Назад в библиотеку

General-purpose computing on GPU with CUDA

Авторы: Komarichev R. E., Girovskaya I. V.
Источник: Young scientists' researches and achievements in science: сборник докладов научно-технической конференции для молодых учёных (Донецк, 16 апреля 2020 г.) / ответств. за вып. Е. Н. Кушниренко. — Донецк: ДонНТУ, 2020. — с. 56-62.

Abstract

Komarichev R. E., Girovskaya I. V. — General-purpose computing on GPU with CUDA. In the article the common differences of CPU and GPU are described, reviewed how CUDA works in basics. Two common GPGPU tasks are analyzed and explained on an example.


Everyone who ever tried to program started with small scripts that resolved simple tasks. Such programs don't need high computing power and can be fine executed on CPU with single core. You can walk a long way never facing a problem of lack of power. But there are so many cases where sequential solution won't be quick enough to use in real situations.

As you might know, CPU (central processing unit) and GPU (graphics processing unit) are both processors, but they're optimised for different types of objectives.

The main task of CPU is to execute chains of instructions as quick as possible. It designed to perform several chains at the same time or to split one chain of instructions to many and after that merge them together again. Each instruction depends on another and that's why CPU has so few computing cores. All the emphasis is on speed of execution and reduction of downtime that is achieved with cache and pipelines.
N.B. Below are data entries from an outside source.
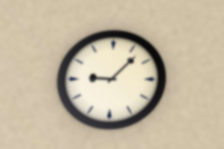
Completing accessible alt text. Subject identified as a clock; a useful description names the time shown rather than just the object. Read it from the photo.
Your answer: 9:07
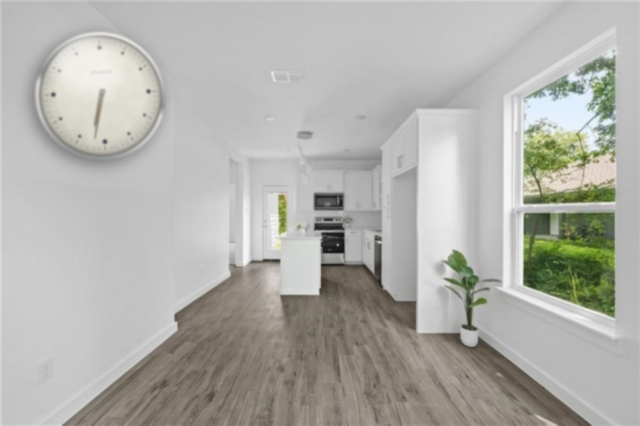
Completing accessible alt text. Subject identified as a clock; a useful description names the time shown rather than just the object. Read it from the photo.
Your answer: 6:32
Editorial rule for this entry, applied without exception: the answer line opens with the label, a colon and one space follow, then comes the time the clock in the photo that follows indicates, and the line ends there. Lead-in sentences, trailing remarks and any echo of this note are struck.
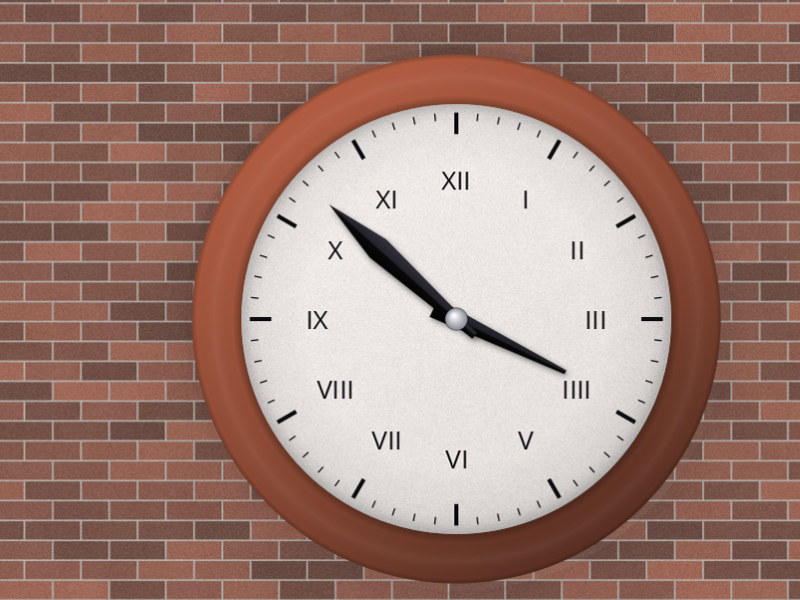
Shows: 3:52
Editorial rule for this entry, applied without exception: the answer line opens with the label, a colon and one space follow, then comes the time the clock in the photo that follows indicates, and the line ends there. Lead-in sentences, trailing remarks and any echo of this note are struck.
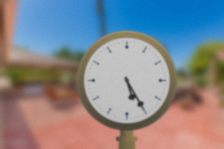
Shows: 5:25
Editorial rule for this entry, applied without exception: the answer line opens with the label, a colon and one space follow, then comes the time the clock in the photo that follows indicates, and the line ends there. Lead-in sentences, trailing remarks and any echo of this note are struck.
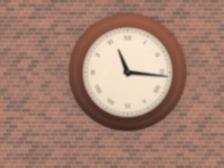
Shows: 11:16
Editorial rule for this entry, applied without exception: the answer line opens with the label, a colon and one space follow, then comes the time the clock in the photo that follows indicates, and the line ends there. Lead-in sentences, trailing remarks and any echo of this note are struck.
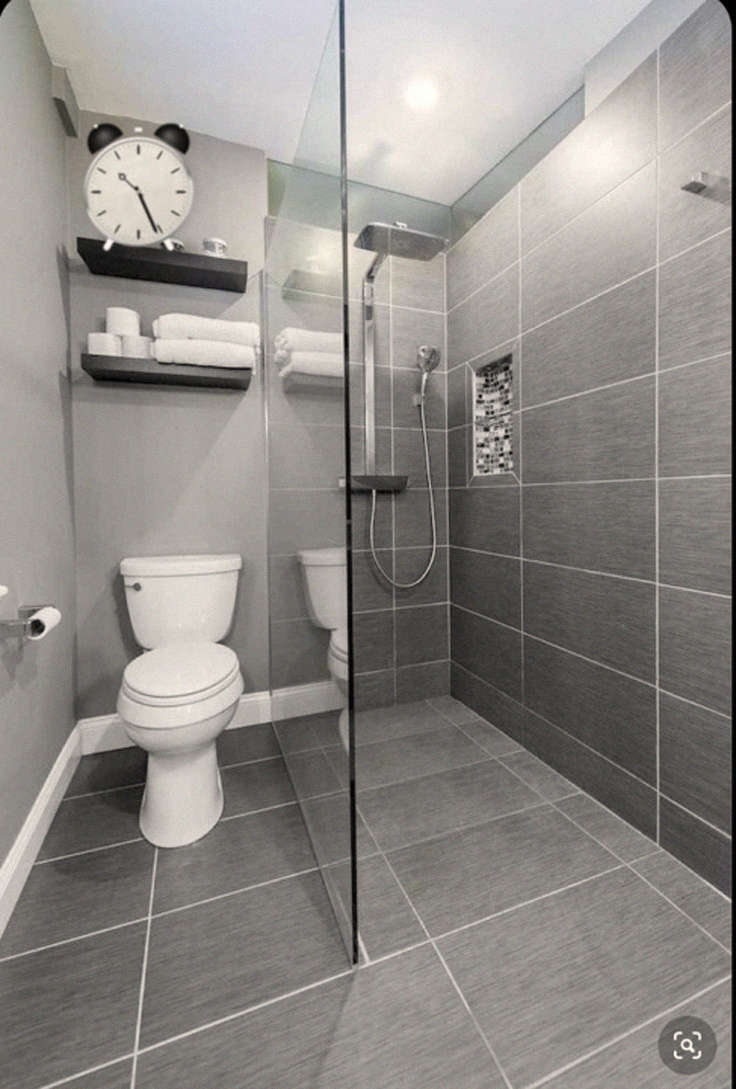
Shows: 10:26
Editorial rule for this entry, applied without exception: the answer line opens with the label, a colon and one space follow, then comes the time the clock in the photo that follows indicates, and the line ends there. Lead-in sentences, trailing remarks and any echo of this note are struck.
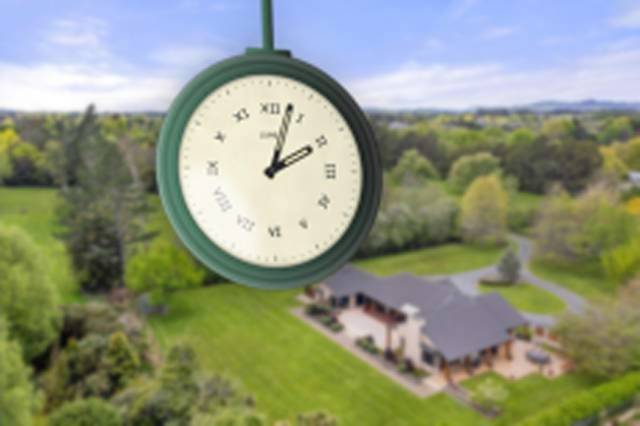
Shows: 2:03
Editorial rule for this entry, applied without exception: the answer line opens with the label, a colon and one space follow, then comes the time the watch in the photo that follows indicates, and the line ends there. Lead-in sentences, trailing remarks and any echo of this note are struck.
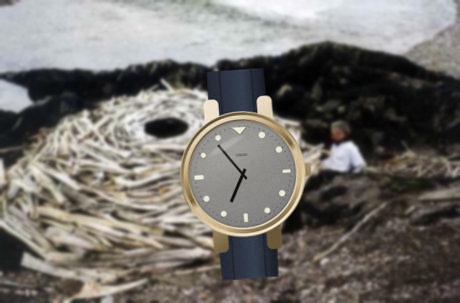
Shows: 6:54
The main task of GPU is rendering of graphics and visual effects. In fact, it's work is operating on a huge number of independent tasks, so it has much more memory but not as fast as CPU has. Also modern GPU has thousands of computing cores whereas CPU most often has 2-8.
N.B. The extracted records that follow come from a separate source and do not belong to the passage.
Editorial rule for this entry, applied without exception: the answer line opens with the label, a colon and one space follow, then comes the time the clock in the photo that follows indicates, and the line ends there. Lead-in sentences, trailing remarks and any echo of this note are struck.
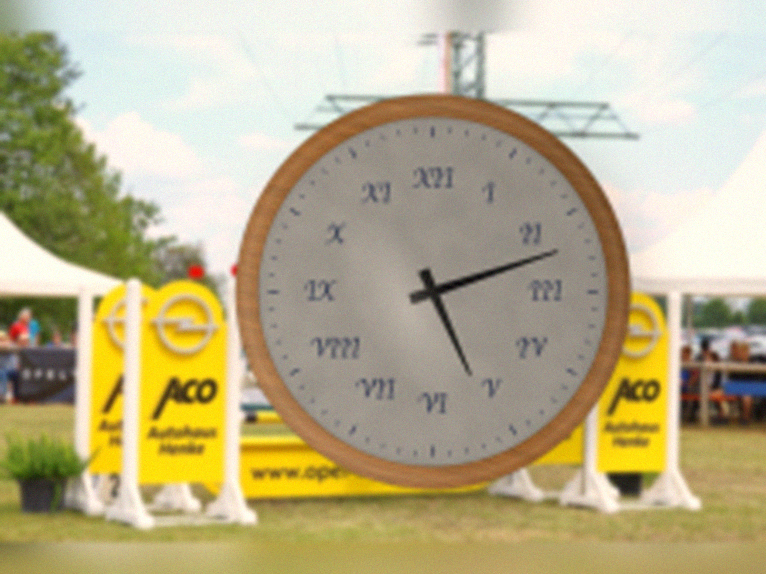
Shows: 5:12
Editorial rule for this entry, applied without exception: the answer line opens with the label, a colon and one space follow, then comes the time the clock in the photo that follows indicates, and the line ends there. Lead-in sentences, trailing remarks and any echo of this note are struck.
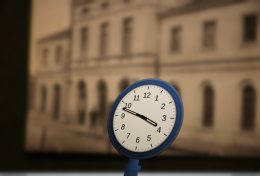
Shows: 3:48
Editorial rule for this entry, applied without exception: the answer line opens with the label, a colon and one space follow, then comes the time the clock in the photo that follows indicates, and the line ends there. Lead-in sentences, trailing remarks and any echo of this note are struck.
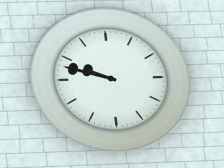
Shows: 9:48
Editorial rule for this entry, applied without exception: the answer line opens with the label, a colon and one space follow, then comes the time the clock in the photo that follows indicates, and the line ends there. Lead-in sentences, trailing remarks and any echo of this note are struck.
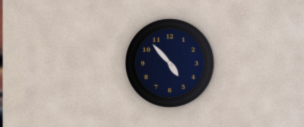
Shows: 4:53
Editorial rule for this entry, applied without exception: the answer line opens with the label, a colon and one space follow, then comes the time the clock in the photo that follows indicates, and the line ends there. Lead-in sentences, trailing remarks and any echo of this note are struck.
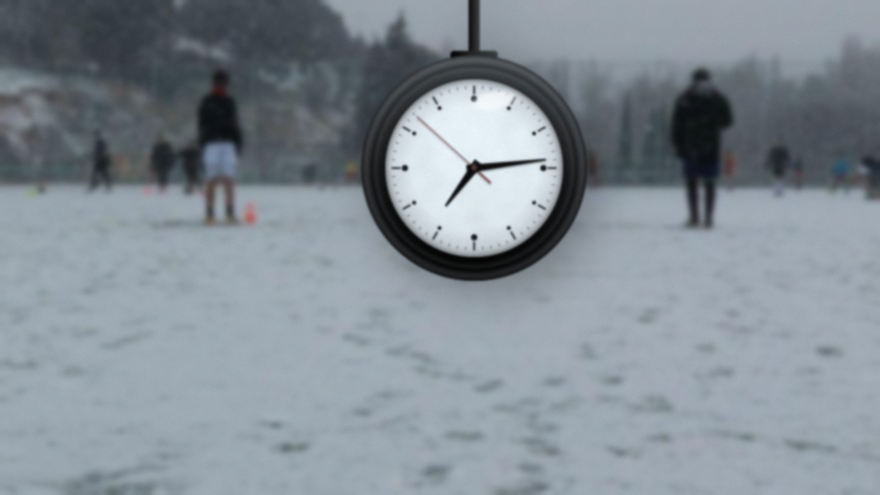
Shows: 7:13:52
There are many differences in multithreading support. CPU executes 1-2 computing threads per core. GPU can launch several thousands threads for each of it's multiprocessor. Switching between threads on CPU costs hundreds of clock cycles, GPU switches several threads in a single clock cycle. In CPU most of chip area is occupied by instruction buffers, hardware branch prediction and huge cache sizes, while in GPU most of area is execution units (Fig. 1) [1].

CPU and GPU chips

Figure 1. CPU and GPU chips

One of the most common operation that performs on GPU much faster than on CPU is matrix multiplication. Let's say we have two square matrices A and B and their product is matrix C. According to the rules of matrix multiplication, each C's element is sum of products A's row and B's column.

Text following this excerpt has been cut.